The Australian Government would appreciate consideration by the Government of the United States of the following matters.

On several occasions during the months of September, October and November 1950, the Australian Minister for External Affairs, the Honourable P. C. Spender, discussed the Australian Government's views in relation to a Pacific Pact with the President of the United States, the Secretary of State, the Assistant Secretary of State for Far Eastern Affairs, the Assistant Secretary of State for United Nations Affairs and the Consultant to the Secretary of State, Mr. John Foster Dulles. Subsequently, after consultation with the Assistant Secretary of State for Far Eastern Affairs, Mr. Spender delivered a statement[1] in the Australian House of Representatives on 28th November, 1950, in which he set forth the Australian Government's views on this matter and referred to the discussions which had taken place on this subject during his visit to the United States of America. (Copy of Mr. Spender's statement is attached for ease of reference.) It will be recalled that the following two aspects were elaborated in Mr. Spender's statement of 28th November:

(a) That the Australian Government was anxious that there should be mutual defence obligations for the Pacific area, under some form of regional pact, which would include at least the United States and Australia, and (b) The Australian Government was desirous of the creation of an organic link between Australia and other regional security organisations which would permit the direct participation by Australia in discussions of global strategy which indirectly affect Australia's interests and commitments.
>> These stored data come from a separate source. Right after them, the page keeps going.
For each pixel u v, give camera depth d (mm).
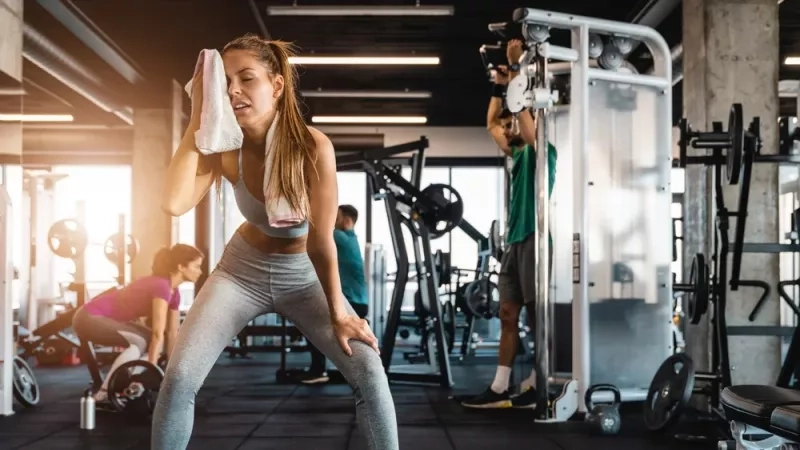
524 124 3836
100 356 6418
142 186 9141
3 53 4277
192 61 8250
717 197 3385
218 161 1412
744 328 3496
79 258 7078
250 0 6398
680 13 6895
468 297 6879
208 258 9859
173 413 1375
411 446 3012
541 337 3600
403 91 9703
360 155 5246
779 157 3316
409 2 6805
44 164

It will also be recalled that representatives of the United States Government, in their conversation with Mr. Spender, agreed to explore the possibilities of attaining the objectives which Mr. Spender had put forward concerning a regional pact and the creation of an organic link between Australia and other regional security organisations.[2]

The Australian Government would be grateful to know whether the United States Government is yet in a position to give its reaction to the proposals which were put forward by the Australian Minister for External Affairs on these matters.

1 The text of the statement is given in Current Notes, vol. 21, 1950, pp. 796-807. The section of the statement about co-operation with the United States contained the text conveyed to Washington in Document 26 except that the words '[t]he matter is presently being explored by the United States of America' were omitted. Instead Spender expressed himself as 'not without hope that at a comparatively early date it will be found possible to embody into formal machinery an acceptable solution of this important problem'.

2 See Document 25.

[NAA : A5460, 217/6, ii]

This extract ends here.